Because all of these issues must be dealt with by kids and their parents in the first week or so after braces are provided, it is crucial that children have the ability to cope with their new braces in a relatively stress-free environment. By having orthodontic work initiated during the summer months, parents can allow their kids to get used to their braces without worrying about schoolwork or attendance, as they will most likely need to visit the orthodontist during the process. Additionally, facing the school’s population with new braces is always scary for kids, as any major change in the appearance of a child can cause them anxiety in social settings. By giving kids the chance to get used to their braces over the summer, parents can help them to start school with a higher degree of confidence in the fall.

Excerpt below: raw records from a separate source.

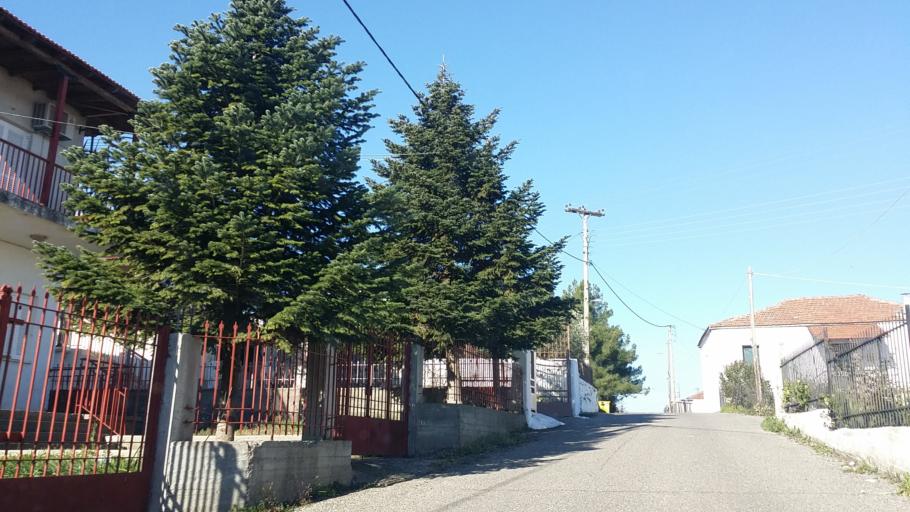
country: GR
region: West Greece
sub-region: Nomos Aitolias kai Akarnanias
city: Fitiai
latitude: 38.7090
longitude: 21.1753
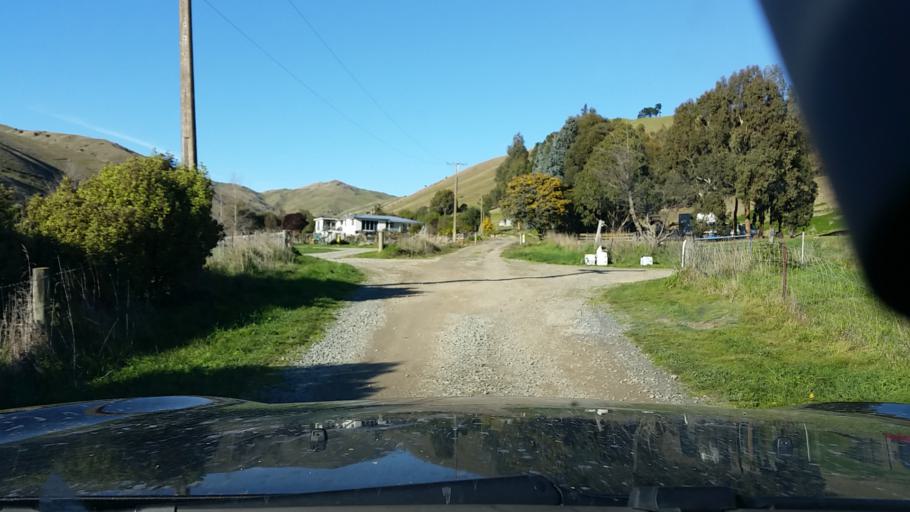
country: NZ
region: Marlborough
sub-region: Marlborough District
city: Blenheim
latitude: -41.5440
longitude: 173.9628
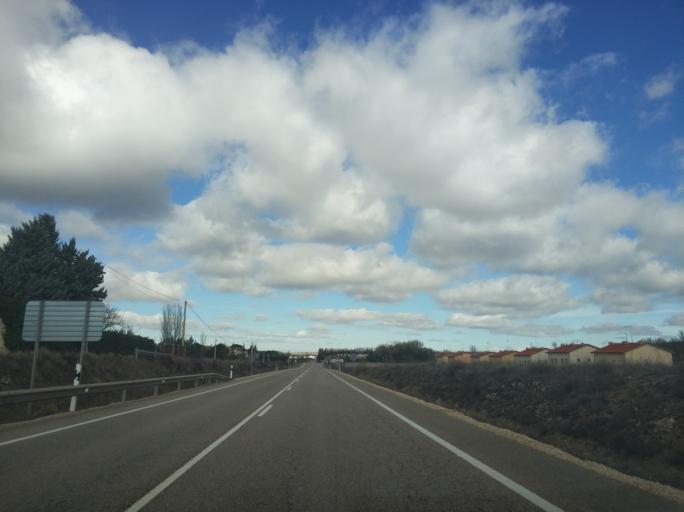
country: ES
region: Castille and Leon
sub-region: Provincia de Burgos
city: Revillarruz
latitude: 42.2264
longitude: -3.6568
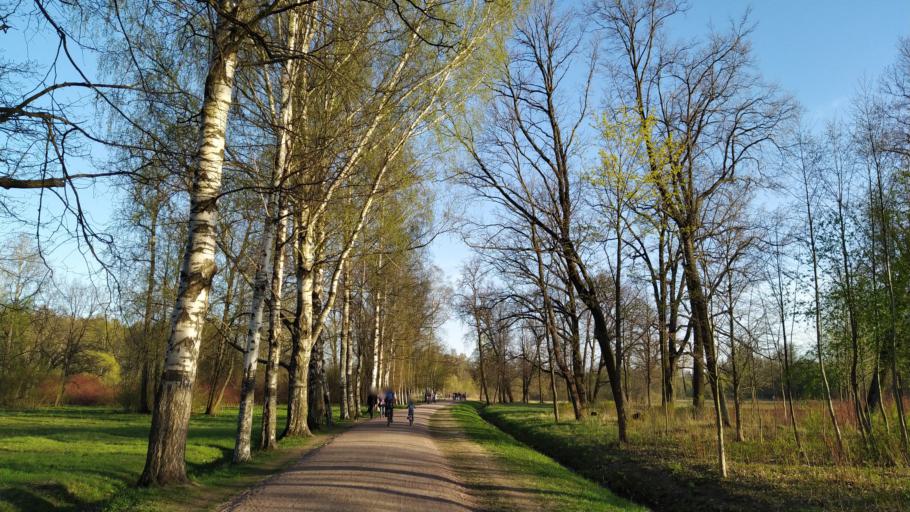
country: RU
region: St.-Petersburg
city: Pavlovsk
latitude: 59.7081
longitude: 30.4246
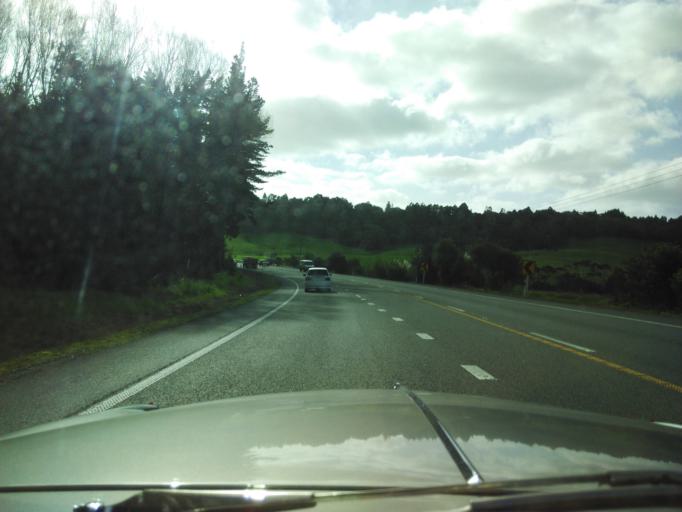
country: NZ
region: Auckland
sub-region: Auckland
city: Warkworth
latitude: -36.4334
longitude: 174.6496
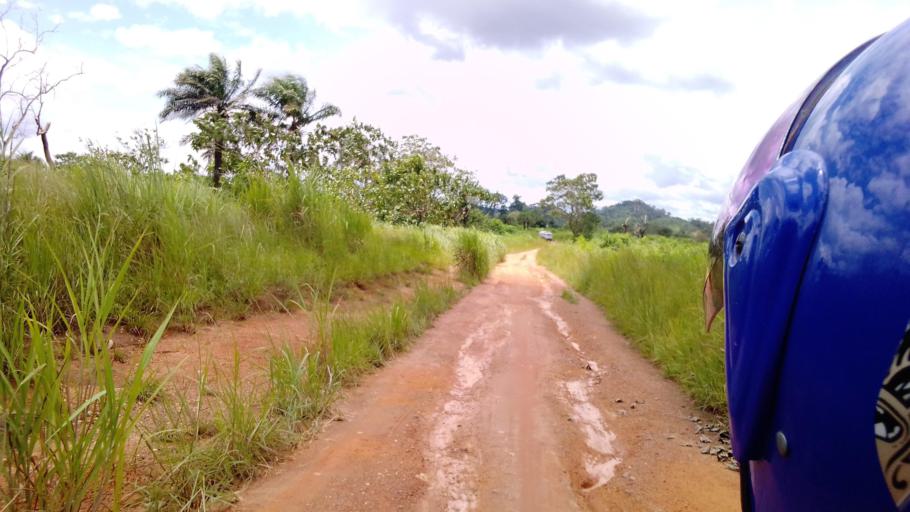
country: SL
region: Eastern Province
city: Koidu
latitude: 8.6707
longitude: -10.9535
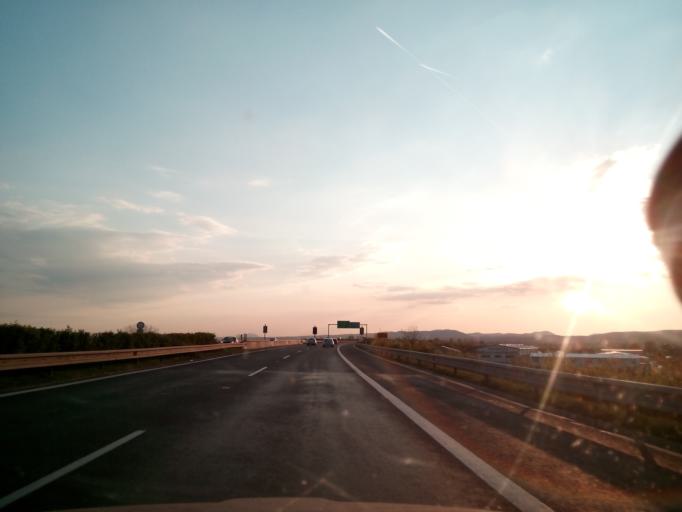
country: SK
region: Trnavsky
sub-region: Okres Trnava
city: Piestany
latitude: 48.6501
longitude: 17.8495
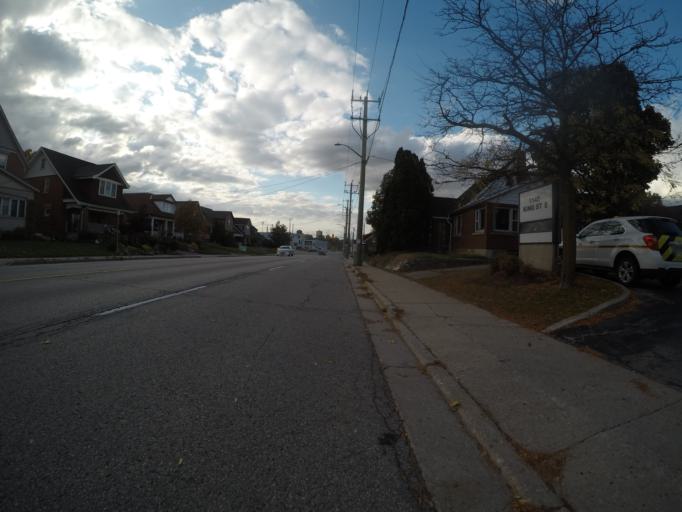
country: CA
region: Ontario
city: Kitchener
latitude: 43.4410
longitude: -80.4717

Ultimately, having orthodontic work done at all is important, so if parents can only initiate orthodontics in the fall, winter, or spring they should certainly do so, as this is an investment in their children’s future; however, Dr. David Morrow of York Mills Orthodontics believes that there are many benefits to allowing kids to wait until summer to get braces.
Dr. David Morrow of York Mills Orthodontics is a dental professional based in Toronto, Ontario. Dr. Morrow treats patients of all ages and specializes in providing orthodontic care to assist his patients in achieving their goals with regard to their smiles. After earning a dental degree from the University of Toronto, Dr. Morrow fulfilled a two-year residency at the Eastman Dental Center in general dentistry and temporomandibular joint disorders. Following this training, Dr. Morrow went back to school to train as an orthodontic specialist. In addition to his practice, Dr. Morrow acts as a part-time lecturer at the Department of Orthodontics of the Faculty of Dentistry in Toronto. Additionally, he regularly publishes professional articles and holds active memberships in The Royal College of Dentists of Ontario, the Ontario Association of Orthodontists, the Canadian Association of Orthodontists, the American Association of Orthodontists, and the Toronto Orthodontic Study Club. When not engaging in professional activities, Dr. Morrow enjoys cycling, playing hockey, and spending time with his family.